- **EXCERPTED DATA**:

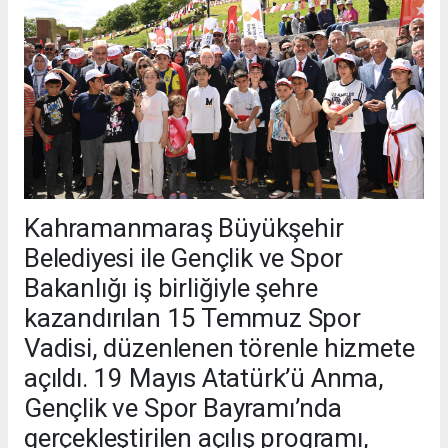
Kahramanmaraş Büyükşehir
Belediyesi ile Gençlik ve Spor
Bakanlığı iş birliğiyle şehre
kazandırılan 15 Temmuz Spor
Vadisi, düzenlenen törenle hizmete
açıldı. 19 Mayıs Atatürk’ü Anma,
Gençlik ve Spor Bayramı’nda
gerçekleştirilen açılış programı,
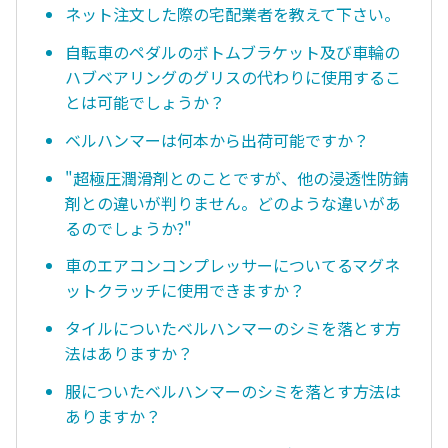
ネット注文した際の宅配業者を教えて下さい。
自転車のペダルのボトムブラケット及び車輪の
ハブベアリングのグリスの代わりに使用するこ
とは可能でしょうか？
ベルハンマーは何本から出荷可能ですか？
"超極圧潤滑剤とのことですが、他の浸透性防錆
剤との違いが判りません。どのような違いがあ
るのでしょうか?"
車のエアコンコンプレッサーについてるマグネ
ットクラッチに使用できますか？
タイルについたベルハンマーのシミを落とす方
法はありますか？
服についたベルハンマーのシミを落とす方法は
ありますか？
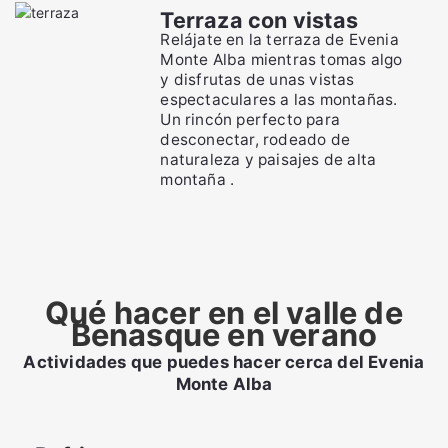
Terraza con vistas
Relájate en la terraza de Evenia
Monte Alba mientras tomas algo
y disfrutas de unas vistas
espectaculares a las montañas.
Un rincón perfecto para
desconectar, rodeado de
naturaleza y paisajes de alta
montaña .
Qué hacer en el valle de
Benasque en verano
Actividades que puedes hacer cerca del Evenia
Monte Alba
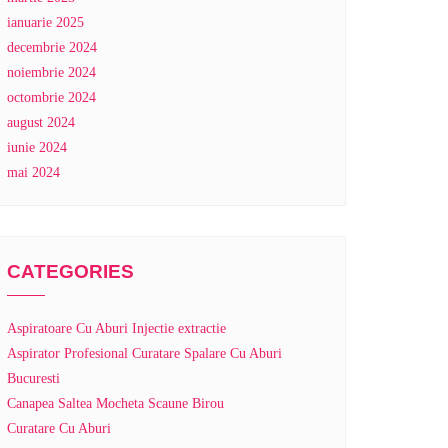
ianuarie 2025
decembrie 2024
noiembrie 2024
octombrie 2024
august 2024
iunie 2024
mai 2024
CATEGORIES
Aspiratoare Cu Aburi Injectie extractie
Aspirator Profesional Curatare Spalare Cu Aburi
Bucuresti
Canapea Saltea Mocheta Scaune Birou
Curatare Cu Aburi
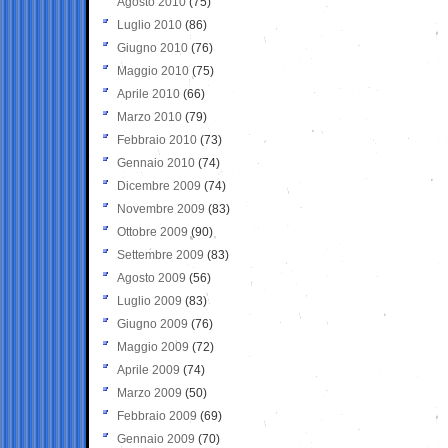
Agosto 2010
(75)
Luglio 2010
(86)
Giugno 2010
(76)
Maggio 2010
(75)
Aprile 2010
(66)
Marzo 2010
(79)
Febbraio 2010
(73)
Gennaio 2010
(74)
Dicembre 2009
(74)
Novembre 2009
(83)
Ottobre 2009
(90)
Settembre 2009
(83)
Agosto 2009
(56)
Luglio 2009
(83)
Giugno 2009
(76)
Maggio 2009
(72)
Aprile 2009
(74)
Marzo 2009
(50)
Febbraio 2009
(69)
Gennaio 2009
(70)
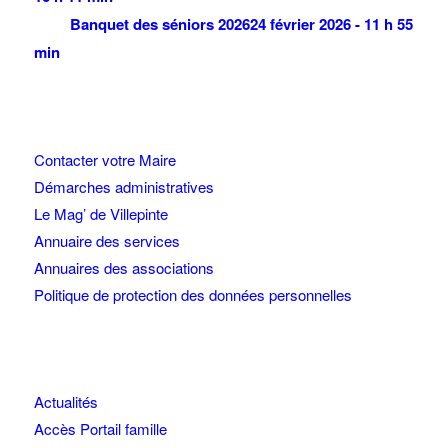
Banquet des séniors 2026
24 février 2026 - 11 h 55
min
Contacter votre Maire
Démarches administratives
Le Mag’ de Villepinte
Annuaire des services
Annuaires des associations
Politique de protection des données personnelles
Actualités
Accès Portail famille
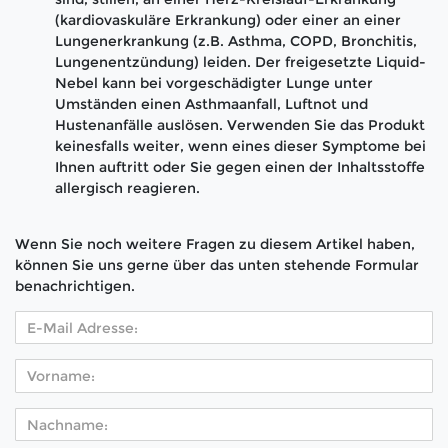
(kardiovaskuläre Erkrankung) oder einer an einer
Lungenerkrankung (z.B. Asthma, COPD, Bronchitis,
Lungenentzündung) leiden. Der freigesetzte Liquid-
Nebel kann bei vorgeschädigter Lunge unter
Umständen einen Asthmaanfall, Luftnot und
Hustenanfälle auslösen. Verwenden Sie das Produkt
keinesfalls weiter, wenn eines dieser Symptome bei
Ihnen auftritt oder Sie gegen einen der Inhaltsstoffe
allergisch reagieren.
Wenn Sie noch weitere Fragen zu diesem Artikel haben,
können Sie uns gerne über das unten stehende Formular
benachrichtigen.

- **DESCRIPTION OF THE TASK**:
Convert every line of text read from the items above into a Markdown table with the columns Row and Text line, numbering the rows and skipping blank lines. Omit the pictures from your answer.

- **ANSWER TO THE EXERCISE**:
| Row | Text line |
|---|---|
| 1 | Kahramanmaraş Büyükşehir |
| 2 | Belediyesi ile Gençlik ve Spor |
| 3 | Bakanlığı iş birliğiyle şehre |
| 4 | kazandırılan 15 Temmuz Spor |
| 5 | Vadisi, düzenlenen törenle hizmete |
| 6 | açıldı. 19 Mayıs Atatürk’ü Anma, |
| 7 | Gençlik ve Spor Bayramı’nda |
| 8 | gerçekleştirilen açılış programı, |
| 9 | ネット注文した際の宅配業者を教えて下さい。 |
| 10 | 自転車のペダルのボトムブラケット及び車輪の |
| 11 | ハブベアリングのグリスの代わりに使用するこ |
| 12 | とは可能でしょうか？ |
| 13 | ベルハンマーは何本から出荷可能ですか？ |
| 14 | "超極圧潤滑剤とのことですが、他の浸透性防錆 |
| 15 | 剤との違いが判りません。どのような違いがあ |
| 16 | るのでしょうか?" |
| 17 | 車のエアコンコンプレッサーについてるマグネ |
| 18 | ットクラッチに使用できますか？ |
| 19 | タイルについたベルハンマーのシミを落とす方 |
| 20 | 法はありますか？ |
| 21 | 服についたベルハンマーのシミを落とす方法は |
| 22 | ありますか？ |
| 23 | Terraza con vistas |
| 24 | Relájate en la terraza de Evenia |
| 25 | Monte Alba mientras tomas algo |
| 26 | y disfrutas de unas vistas |
| 27 | espectaculares a las montañas. |
| 28 | Un rincón perfecto para |
| 29 | desconectar, rodeado de |
| 30 | naturaleza y paisajes de alta |
| 31 | montaña . |
| 32 | Qué hacer en el valle de |
| 33 | Benasque en verano |
| 34 | Actividades que puedes hacer cerca del Evenia |
| 35 | Monte Alba |
| 36 | ianuarie 2025 |
| 37 | decembrie 2024 |
| 38 | noiembrie 2024 |
| 39 | octombrie 2024 |
| 40 | august 2024 |
| 41 | iunie 2024 |
| 42 | mai 2024 |
| 43 | CATEGORIES |
| 44 | Aspiratoare Cu Aburi Injectie extractie |
| 45 | Aspirator Profesional Curatare Spalare Cu Aburi |
| 46 | Bucuresti |
| 47 | Canapea Saltea Mocheta Scaune Birou |
| 48 | Curatare Cu Aburi |
| 49 | Agosto 2010 |
| 50 | (75) |
| 51 | Luglio 2010 |
| 52 | (86) |
| 53 | Giugno 2010 |
| 54 | (76) |
| 55 | Maggio 2010 |
| 56 | (75) |
| 57 | Aprile 2010 |
| 58 | (66) |
| 59 | Marzo 2010 |
| 60 | (79) |
| 61 | Febbraio 2010 |
| 62 | (73) |
| 63 | Gennaio 2010 |
| 64 | (74) |
| 65 | Dicembre 2009 |
| 66 | (74) |
| 67 | Novembre 2009 |
| 68 | (83) |
| 69 | Ottobre 2009 |
| 70 | (90) |
| 71 | Settembre 2009 |
| 72 | (83) |
| 73 | Agosto 2009 |
| 74 | (56) |
| 75 | Luglio 2009 |
| 76 | (83) |
| 77 | Giugno 2009 |
| 78 | (76) |
| 79 | Maggio 2009 |
| 80 | (72) |
| 81 | Aprile 2009 |
| 82 | (74) |
| 83 | Marzo 2009 |
| 84 | (50) |
| 85 | Febbraio 2009 |
| 86 | (69) |
| 87 | Gennaio 2009 |
| 88 | (70) |
| 89 | Banquet des séniors 2026 |
| 90 | 24 février 2026 - 11 h 55 |
| 91 | min |
| 92 | Contacter votre Maire |
| 93 | Démarches administratives |
| 94 | Le Mag’ de Villepinte |
| 95 | Annuaire des services |
| 96 | Annuaires des associations |
| 97 | Politique de protection des données personnelles |
| 98 | Actualités |
| 99 | Accès Portail famille |
| 100 | (kardiovaskuläre Erkrankung) oder einer an einer |
| 101 | Lungenerkrankung (z.B. Asthma, COPD, Bronchitis, |
| 102 | Lungenentzündung) leiden. Der freigesetzte Liquid- |
| 103 | Nebel kann bei vorgeschädigter Lunge unter |
| 104 | Umständen einen Asthmaanfall, Luftnot und |
| 105 | Hustenanfälle auslösen. Verwenden Sie das Produkt |
| 106 | keinesfalls weiter, wenn eines dieser Symptome bei |
| 107 | Ihnen auftritt oder Sie gegen einen der Inhaltsstoffe |
| 108 | allergisch reagieren. |
| 109 | Wenn Sie noch weitere Fragen zu diesem Artikel haben, |
| 110 | können Sie uns gerne über das unten stehende Formular |
| 111 | benachrichtigen. |